Goal.
Output each line of the material below as a JSON list of strings, one string per line, skipping blank lines and leaving out the pictures.

Extracted records.
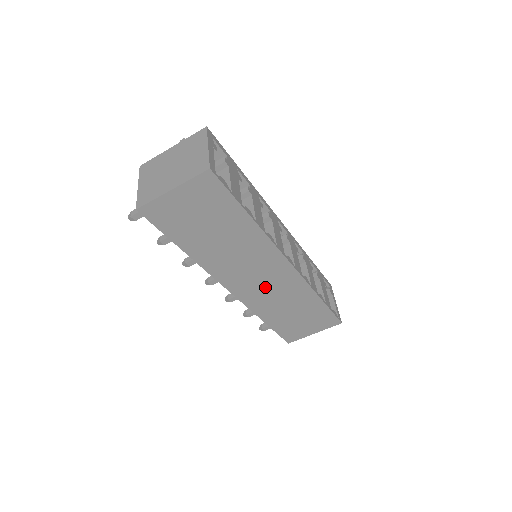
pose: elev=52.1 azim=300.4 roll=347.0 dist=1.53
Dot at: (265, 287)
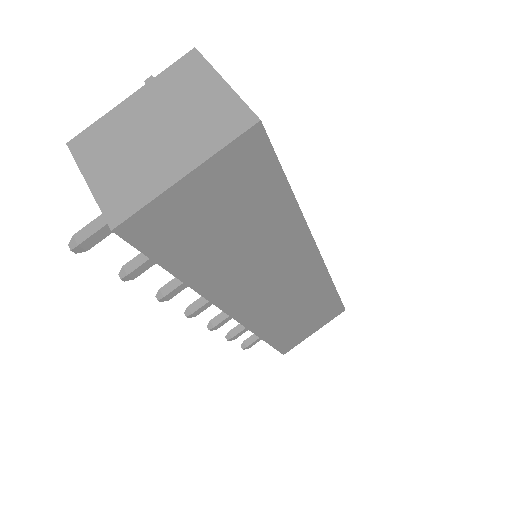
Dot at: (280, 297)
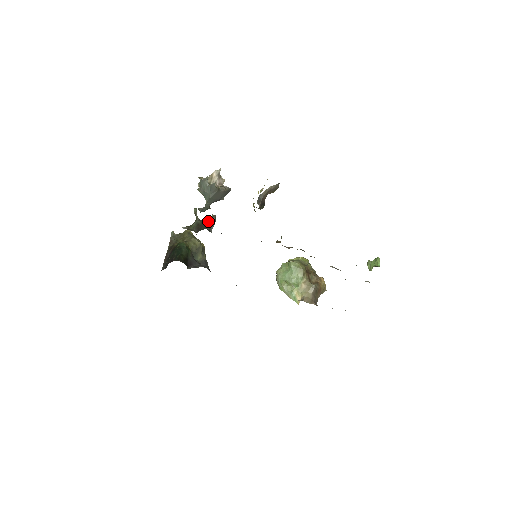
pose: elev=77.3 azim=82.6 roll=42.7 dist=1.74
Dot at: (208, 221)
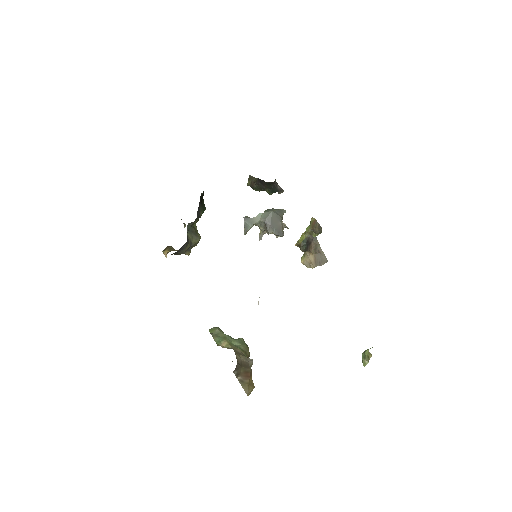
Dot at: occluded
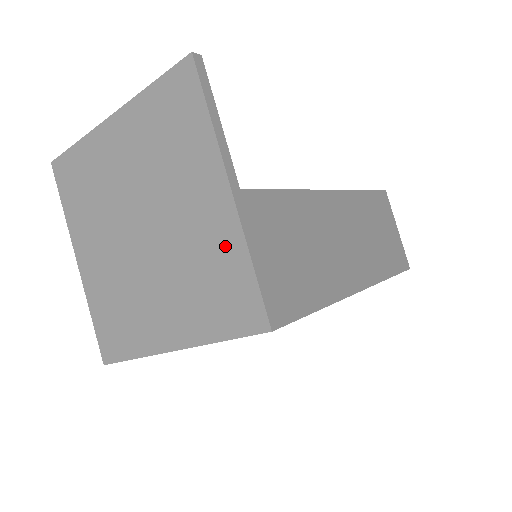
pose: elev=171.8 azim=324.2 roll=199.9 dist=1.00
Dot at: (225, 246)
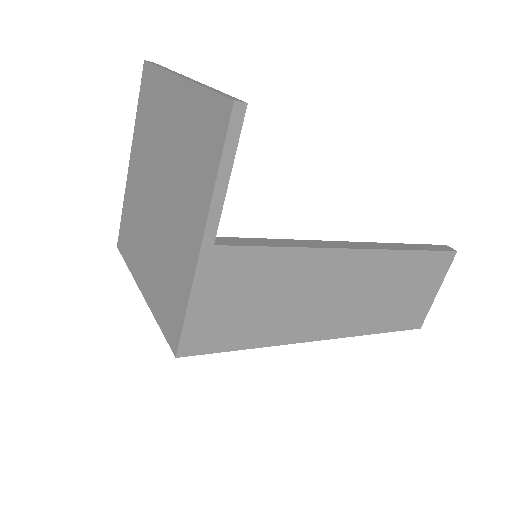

Written reply.
[
  "pose: elev=52.1 azim=300.4 roll=347.0 dist=1.53",
  "Dot at: (265, 287)",
  "Dot at: (280, 297)",
  "pose: elev=77.3 azim=82.6 roll=42.7 dist=1.74",
  "Dot at: (208, 221)",
  "Dot at: occluded",
  "pose: elev=171.8 azim=324.2 roll=199.9 dist=1.00",
  "Dot at: (225, 246)"
]